Pierre Bourdieu weist mit ausdrücklicher Wertschätzung darauf hin, was durch die Frauenbewegung thematisiert und erkämpft worden ist, gleichzeitig bezieht er sich kritisch auf einen bestimmten feministischen Diskurs im ausgehenden 20. Jahrhundert, der sich auf den häuslichen Bereich als sichtbarsten Ausdruck patriarchalischer Herrschaftsverhältnisse konzentriert habe. Im Gegensatz dazu formuliert er seine These, dass vor allem durch solche Instanzen wie Schule, Staat, Kirche Herrschaftsprinzipien entwickelt und aufgezwungen worden seien, die langfristige Wirkung hätten. Wenn vorrangig die geschichtlichen Mechanismen und Institutionen zum Feld der Untersuchung würden, eröffne sich »ein riesiges Aktionsfeld für feministische Kämpfe« (S. 13).
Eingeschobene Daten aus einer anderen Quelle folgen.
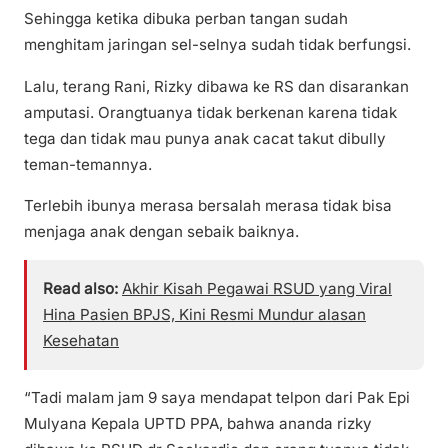
Sehingga ketika dibuka perban tangan sudah
menghitam jaringan sel-selnya sudah tidak berfungsi.
Lalu, terang Rani, Rizky dibawa ke RS dan disarankan
amputasi. Orangtuanya tidak berkenan karena tidak
tega dan tidak mau punya anak cacat takut dibully
teman-temannya.
Terlebih ibunya merasa bersalah merasa tidak bisa
menjaga anak dengan sebaik baiknya.
Read also:
Akhir Kisah Pegawai RSUD yang Viral
Hina Pasien BPJS, Kini Resmi Mundur alasan
Kesehatan
“Tadi malam jam 9 saya mendapat telpon dari Pak Epi
Mulyana Kepala UPTD PPA, bahwa ananda rizky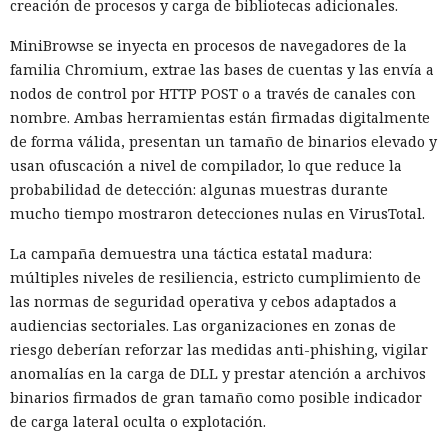
creación de procesos y carga de bibliotecas adicionales.
MiniBrowse se inyecta en procesos de navegadores de la
familia Chromium, extrae las bases de cuentas y las envía a
nodos de control por HTTP POST o a través de canales con
nombre. Ambas herramientas están firmadas digitalmente
de forma válida, presentan un tamaño de binarios elevado y
usan ofuscación a nivel de compilador, lo que reduce la
probabilidad de detección: algunas muestras durante
mucho tiempo mostraron detecciones nulas en VirusTotal.
La campaña demuestra una táctica estatal madura:
múltiples niveles de resiliencia, estricto cumplimiento de
las normas de seguridad operativa y cebos adaptados a
audiencias sectoriales. Las organizaciones en zonas de
riesgo deberían reforzar las medidas anti-phishing, vigilar
anomalías en la carga de DLL y prestar atención a archivos
binarios firmados de gran tamaño como posible indicador
de carga lateral oculta o explotación.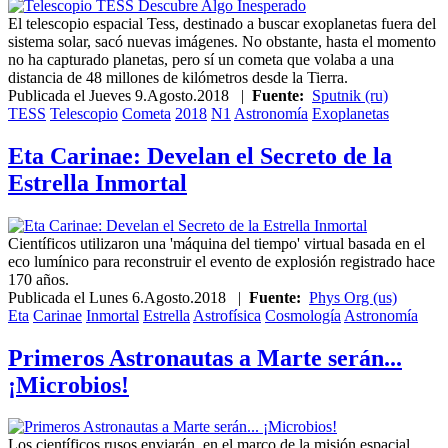
El telescopio espacial Tess, destinado a buscar exoplanetas fuera del
sistema solar, sacó nuevas imágenes. No obstante, hasta el momento
no ha capturado planetas, pero sí un cometa que volaba a una
distancia de 48 millones de kilómetros desde la Tierra.
Publicada el
Jueves 9.Agosto.2018
|
Fuente:
Sputnik (ru)
TESS
Telescopio
Cometa
2018
N1
Astronomía
Exoplanetas
Eta Carinae: Develan el Secreto de la
Estrella Inmortal
Científicos utilizaron una 'máquina del tiempo' virtual basada en el
eco lumínico para reconstruir el evento de explosión registrado hace
170 años.
Publicada el
Lunes 6.Agosto.2018
|
Fuente:
Phys Org (us)
Eta
Carinae
Inmortal
Estrella
Astrofísica
Cosmología
Astronomía
Primeros Astronautas a Marte serán...
¡Microbios!
Los científicos rusos enviarán, en el marco de la misión espacial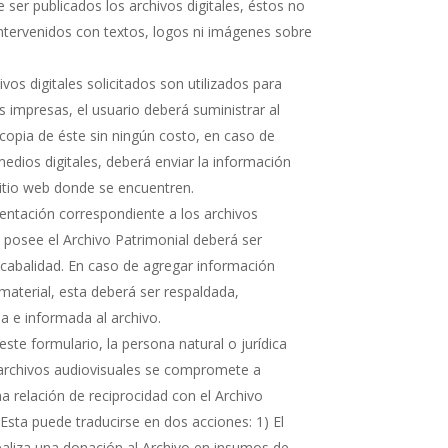
 ser publicados los archivos digitales, éstos no
ntervenidos con textos, logos ni imágenes sobre
hivos digitales solicitados son utilizados para
s impresas, el usuario deberá suministrar al
copia de éste sin ningún costo, en caso de
medios digitales, deberá enviar la información
sitio web donde se encuentren.
ntación correspondiente a los archivos
e posee el Archivo Patrimonial deberá ser
cabalidad. En caso de agregar información
 material, esta deberá ser respaldada,
 e informada al archivo.
ste formulario, la persona natural o jurídica
 archivos audiovisuales se compromete a
 relación de reciprocidad con el Archivo
 Esta puede traducirse en dos acciones: 1) El
realiza una donación al Archivo en insumos de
Bourdieu hat mit seiner Kritik einen bestimmten Strang der Frauen- und Geschlechterforschung angesprochen, worauf zum Teil harsch reagiert wurde. Sicher ist die Auseinandersetzung mit staatlichen Institutionen, mit Kirche und Schule als Bewahrer der überlieferten Geschlechterordnung in den 1990er Jahren keineswegs neu gewesen. Seitdem hat sich eine breite Auseinandersetzung mit staatlichen Dienstleistungen in der Frauenbewegung entwickelt, wie die intensive Beschäftigung mit dem Care-Sektor. Aktuell gilt: Auch wenn in der Corona-Pandemie die häusliche Arbeitsteilung und Doppelbelastung der Frauen häufiges Thema ist, wird gleichzeitig deutlich, wie sehr die private Situation von öffentlichen Dienstleistungen abhängt und deren Ausbau eine Voraussetzung für gleichberechtigtes Zusammenleben ist.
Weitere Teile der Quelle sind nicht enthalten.